16-Bit Scaling | ||||
B-Num | Min Value | Max Value | Range | Resolution |
-10 | -0.000976563 | 0.000976533 | 0.001953095 | 0.000000029802322 |
-9 | -0.001953125 | 0.001953065 | 0.00390619 | 0.000000059604645 |
-8 | -0.00390625 | 0.003906131 | 0.007812381 | 0.000000119209290 |
-7 | -0.0078125 | 0.007812262 | 0.015624762 | 0.000000238418579 |
-6 | -0.015625 | 0.015624523 | 0.031249523 | 0.000000476837158 |
-5 | -0.03125 | 0.031249046 | 0.062499046 | 0.000000953674316 |
-4 | -0.0625 | 0.062498093 | 0.124998093 | 0.000001907348633 |
-3 | -0.125 | 0.124996185 | 0.249996185 | 0.000003814697266 |
-2 | -0.25 | 0.249992371 | 0.499992371 | 0.000007629394531 |
-1 | -0.5 | 0.499984741 | 0.999984741 | 0.000015258789063 |
0 | -1 | 0.999969482 | 1.999969482 | 0.000030517578125 |
1 | -2 | 1.999938965 | 3.999938965 | 0.00006103515625 |
2 | -4 | 3.99987793 | 7.99987793 | 0.0001220703125 |
3 | -8 | 7.999755859 | 15.99975586 | 0.000244140625 |
4 | -16 | 15.99951172 | 31.99951172 | 0.00048828125 |
5 | -32 | 31.99902344 | 63.99902344 | 0.0009765625 |
6 | -64 | 63.99804688 | 127.9980469 | 0.001953125 |
7 | -128 | 127.9960938 | 255.9960938 | 0.00390625 |
8 | -256 | 255.9921875 | 511.9921875 | 0.0078125 |
9 | -512 | 511.984375 | 1023.984375 | 0.015625 |
10 | -1024 | 1023.96875 | 2047.96875 | 0.03125 |
11 | -2048 | 2047.9375 | 4095.9375 | 0.0625 |
12 | -4096 | 4095.875 | 8191.875 | 0.125 |
13 | -8192 | 8191.75 | 16383.75 | 0.25 |
14 | -16384 | 16383.5 | 32767.5 | 0.5 |
15 | -32768 | 32767 | 65535 | 1 |
16 | -65536 | 65534 | 131070 | 2 |
17 | -131072 | 131068 | 262140 | 4 |
18 | -262144 | 262136 | 524280 | 8 |
19 | -524288 | 524272 | 1048560 | 16 |
20 | -1048576 | 1048544 | 2097120 | 32 |
21 | -2097152 | 2097088 | 4194240 | 64 |
22 | -4194304 | 4194176 | 8388480 | 128 |
23 | -8388608 | 8388352 | 16776960 | 256 |
24 | -16777216 | 16776704 | 33553920 | 512 |
25 | -33554432 | 33553408 | 67107840 | 1024 |
As mentioned previously, each range has 16-bit resolution that is equal to 2^BNum / 65536; thus, the scaling is of a binary type. One advantage of binary scaling over other absolute scalings is that the mathematical operations (as described subsequently) include multiplying/dividing by 2^N factors, which are actually left/right bit shifts and complete faster on the microprocessor than integer multiplies/divides. Another advantage of binary scaling in conjunction with the B-Number method is that certain rules are created that assists the application engineer in mathematical operations and preventing overflow.
Operation Rules
In order to use fixed points for math operations, certain rules apply:
- Addition / Subtraction: To add/subtract, ensure the operands have the same B-Number. Note that overflow may occur; unless the design inherently prevents overflow, use a MotoHawk Fixed Point Scale block to pre-shift the operands to a higher B-Number (to increase range) prior to the operation.
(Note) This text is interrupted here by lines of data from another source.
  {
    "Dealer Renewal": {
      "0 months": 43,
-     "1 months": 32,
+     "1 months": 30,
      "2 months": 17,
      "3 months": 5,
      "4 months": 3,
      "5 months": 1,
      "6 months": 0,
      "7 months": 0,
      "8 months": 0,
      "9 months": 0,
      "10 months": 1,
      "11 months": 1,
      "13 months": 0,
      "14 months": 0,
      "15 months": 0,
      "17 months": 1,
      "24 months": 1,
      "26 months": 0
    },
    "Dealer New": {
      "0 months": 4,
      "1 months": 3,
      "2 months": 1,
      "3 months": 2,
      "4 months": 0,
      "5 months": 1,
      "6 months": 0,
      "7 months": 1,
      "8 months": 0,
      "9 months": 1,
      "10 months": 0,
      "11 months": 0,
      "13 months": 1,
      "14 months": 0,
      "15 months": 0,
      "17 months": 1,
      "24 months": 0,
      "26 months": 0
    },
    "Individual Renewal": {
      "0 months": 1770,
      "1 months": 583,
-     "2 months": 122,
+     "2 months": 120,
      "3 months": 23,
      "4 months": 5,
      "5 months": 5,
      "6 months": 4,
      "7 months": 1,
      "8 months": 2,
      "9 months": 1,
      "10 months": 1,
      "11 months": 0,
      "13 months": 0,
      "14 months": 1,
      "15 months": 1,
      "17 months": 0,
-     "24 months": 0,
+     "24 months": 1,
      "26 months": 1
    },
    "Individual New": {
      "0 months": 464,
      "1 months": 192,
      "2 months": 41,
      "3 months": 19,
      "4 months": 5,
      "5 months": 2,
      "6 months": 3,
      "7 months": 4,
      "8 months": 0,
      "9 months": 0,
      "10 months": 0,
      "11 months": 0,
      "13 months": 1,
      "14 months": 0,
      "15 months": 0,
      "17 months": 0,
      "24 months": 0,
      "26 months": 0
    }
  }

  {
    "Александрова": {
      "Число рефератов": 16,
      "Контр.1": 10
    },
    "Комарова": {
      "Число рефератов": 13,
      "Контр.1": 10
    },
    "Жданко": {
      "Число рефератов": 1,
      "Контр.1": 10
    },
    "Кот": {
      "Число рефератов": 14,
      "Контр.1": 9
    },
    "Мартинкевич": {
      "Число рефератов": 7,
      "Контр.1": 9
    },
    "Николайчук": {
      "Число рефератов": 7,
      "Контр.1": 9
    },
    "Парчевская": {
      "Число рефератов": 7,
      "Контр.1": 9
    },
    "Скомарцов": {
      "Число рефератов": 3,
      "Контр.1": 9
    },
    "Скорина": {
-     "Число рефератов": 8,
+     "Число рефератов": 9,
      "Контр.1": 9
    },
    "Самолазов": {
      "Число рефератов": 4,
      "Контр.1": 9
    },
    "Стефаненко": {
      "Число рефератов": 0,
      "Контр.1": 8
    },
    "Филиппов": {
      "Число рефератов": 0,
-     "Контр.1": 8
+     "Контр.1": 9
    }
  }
- Multiplication (using a Motohawk Fixed Point Multiply block): The result has a B-Number equal to the sum of the B-Numbers of the operands, plus 1. Note that this rule inherently protects against overflow; no pre-shifting is necessary.
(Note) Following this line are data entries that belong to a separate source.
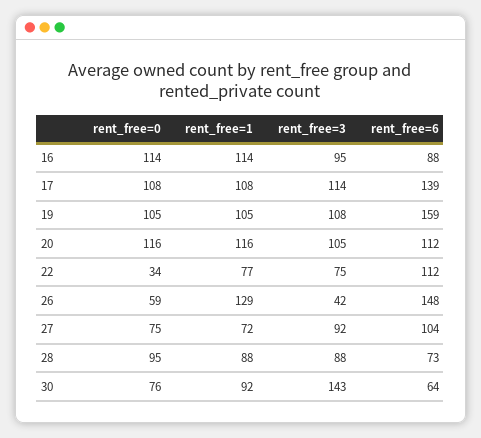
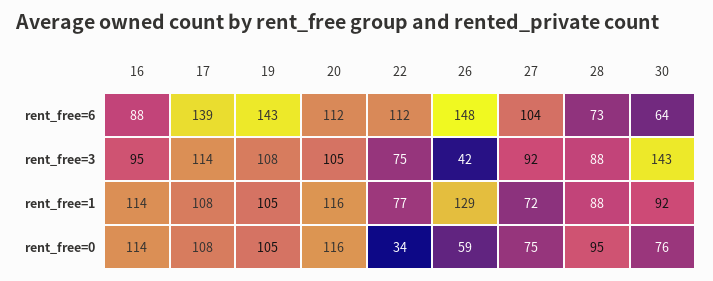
  {
    "rent_free=0": {
      "16": 114,
      "17": 108,
      "19": 105,
      "20": 116,
      "22": 34,
      "26": 59,
      "27": 75,
      "28": 95,
      "30": 76
    },
    "rent_free=1": {
      "16": 114,
      "17": 108,
      "19": 105,
      "20": 116,
      "22": 77,
      "26": 129,
      "27": 72,
      "28": 88,
      "30": 92
    },
    "rent_free=3": {
      "16": 95,
      "17": 114,
      "19": 108,
      "20": 105,
      "22": 75,
      "26": 42,
      "27": 92,
      "28": 88,
      "30": 143
    },
    "rent_free=6": {
      "16": 88,
      "17": 139,
-     "19": 159,
+     "19": 143,
      "20": 112,
      "22": 112,
      "26": 148,
      "27": 104,
      "28": 73,
      "30": 64
    }
  }

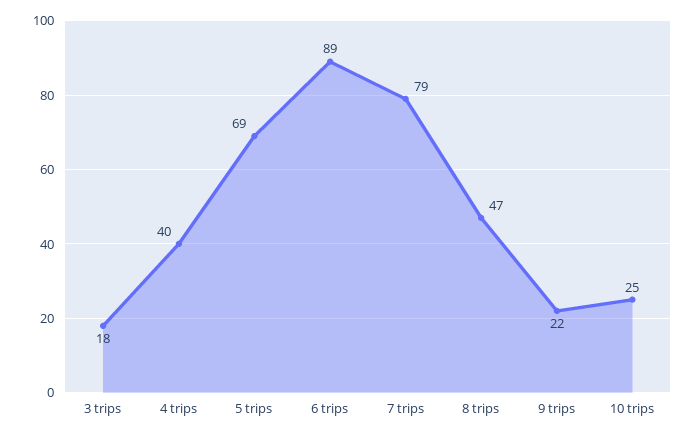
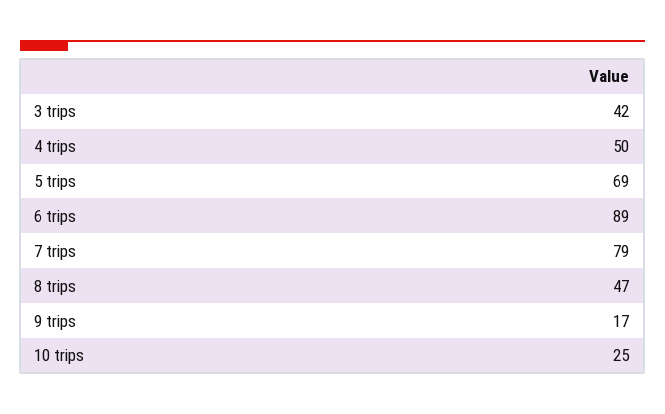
  {
-   "3 trips": 18,
+   "3 trips": 42,
-   "4 trips": 40,
+   "4 trips": 50,
    "5 trips": 69,
    "6 trips": 89,
    "7 trips": 79,
    "8 trips": 47,
-   "9 trips": 22,
+   "9 trips": 17,
    "10 trips": 25
  }

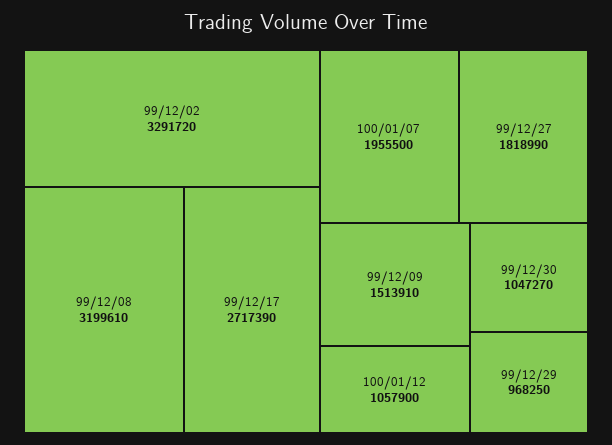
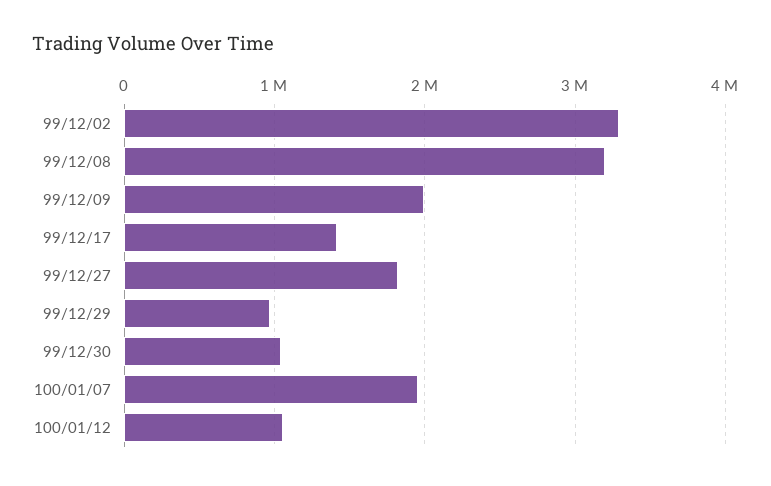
  {
    "99/12/02": 3291720,
    "99/12/08": 3199610,
-   "99/12/17": 2717390,
+   "99/12/17": 1400000,
    "100/01/07": 1955500,
    "99/12/27": 1818990,
-   "99/12/09": 1513910,
+   "99/12/09": 2000000,
    "100/01/12": 1057900,
    "99/12/30": 1047270,
    "99/12/29": 968250
  }

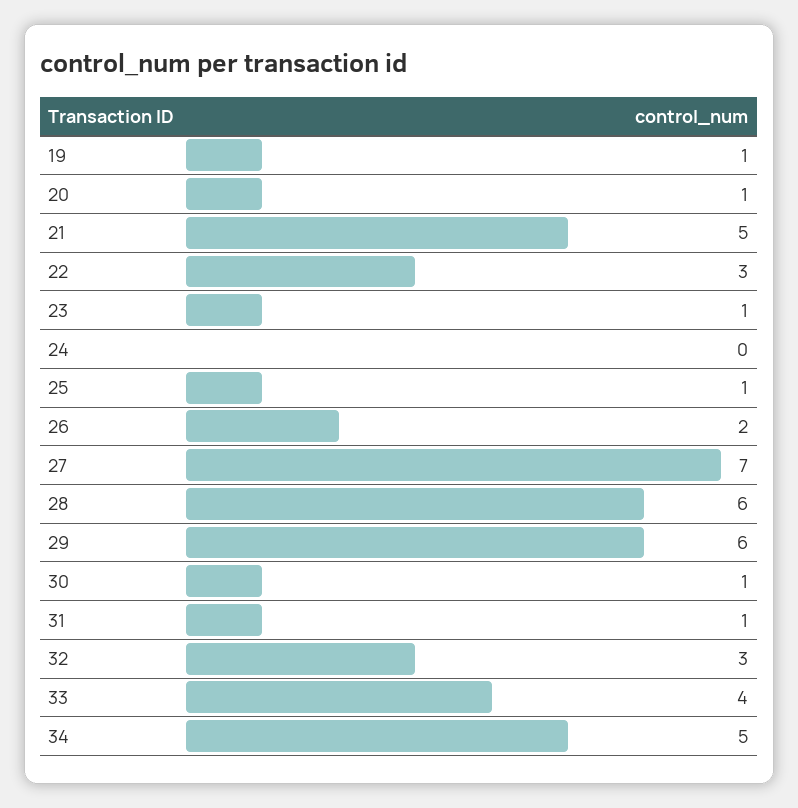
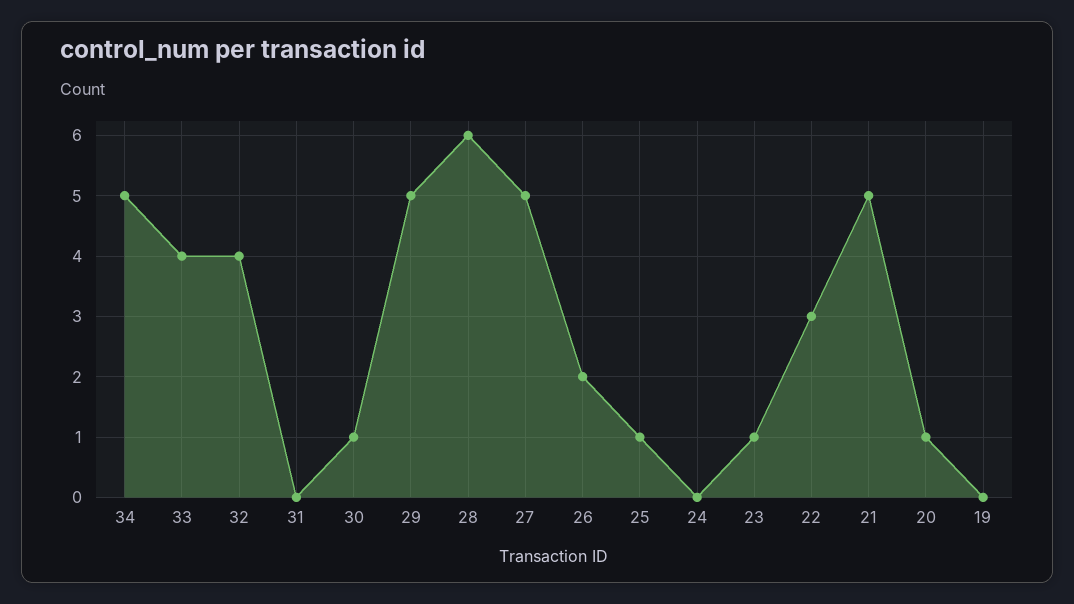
  {
-   "19": 1,
+   "19": 0,
    "20": 1,
    "21": 5,
    "22": 3,
    "23": 1,
    "24": 0,
    "25": 1,
    "26": 2,
-   "27": 7,
+   "27": 5,
    "28": 6,
-   "29": 6,
+   "29": 5,
    "30": 1,
-   "31": 1,
+   "31": 0,
-   "32": 3,
+   "32": 4,
    "33": 4,
    "34": 5
  }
- Division (using a MotoHawk Fixed Point Division block): The result has
a B-Number equal to the difference between the B-Numbers of the numerator
and the denominator, minus 1. Note that because the denominator can approach
or equal 0, overflow may occur; the design must protect against this by
limiting the minimum value of the denominator and/or using a MotoHawk Fixed
Point Scale block to pre-shift the numerator to a higher B-Number prior to
the operation.
- Relational Operators: When using relational operators, ensure the operands have the same B-Number.